We acknowledge that the present study has several limitations. First, despite the use of propensity score matching, residual confounding may bias the results because of the retrospective nature of the study. Second, the study does not show a preventive effect for infectious complications of kampo medicine; however, the sample size may not be sufficiently large to detect a difference between the groups. Third, the database does not contain information before admission or after discharge. Patients may have had Hochu-ekki-to or Juzen-taiho-to before surgery or may have suffered from infectious complications after discharge. Fourth, patients who received Hochu-ekki-to or Juzen-taiho-to were from 238 of 1147 hospitals.

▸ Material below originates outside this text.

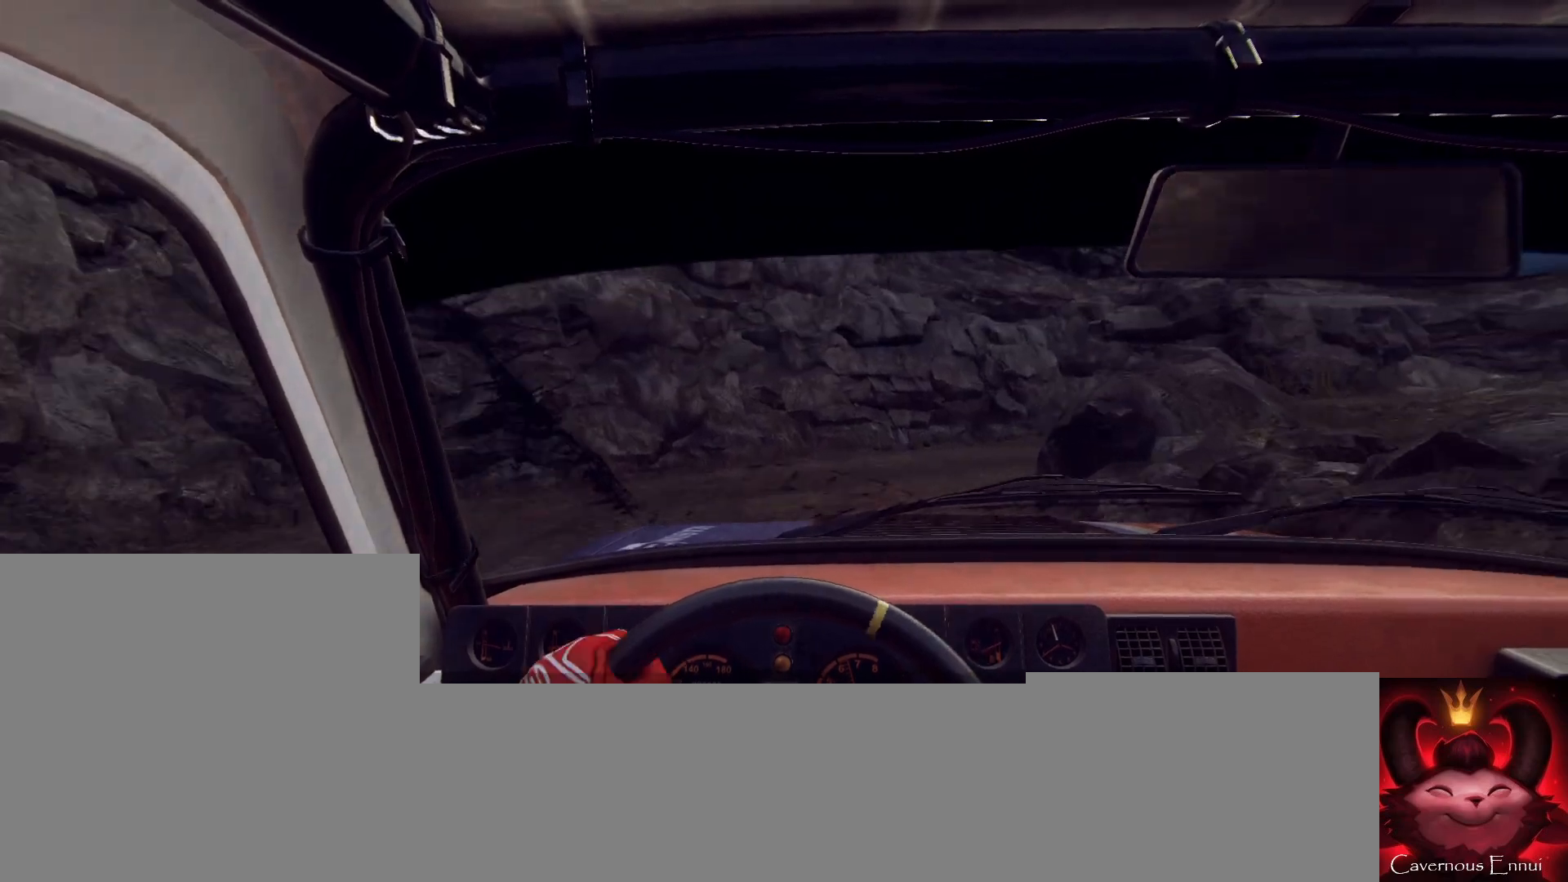
{"buttons": [], "left_stick": "right", "right_stick": "center", "events": [[133, "L2", "up"]]}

The fact that patients who received these kampo medicines were from a relatively small fraction of hospitals may bias the results. Fifth, antibiotic usage was not accounted for in estimating the propensity score because it was difficult to differentiate antibiotics use for prevention from use for treatment.

In conclusion, postoperative Hochu-ekki-to or Juzen-taiho-to is not associated with a decrease in the occurrence of infectious complications after surgery for hip fracture. It is possible that receiving Hochu-ekki-to or Juzen-taiho-to only after surgery is not sufficient to prevent postoperative complications.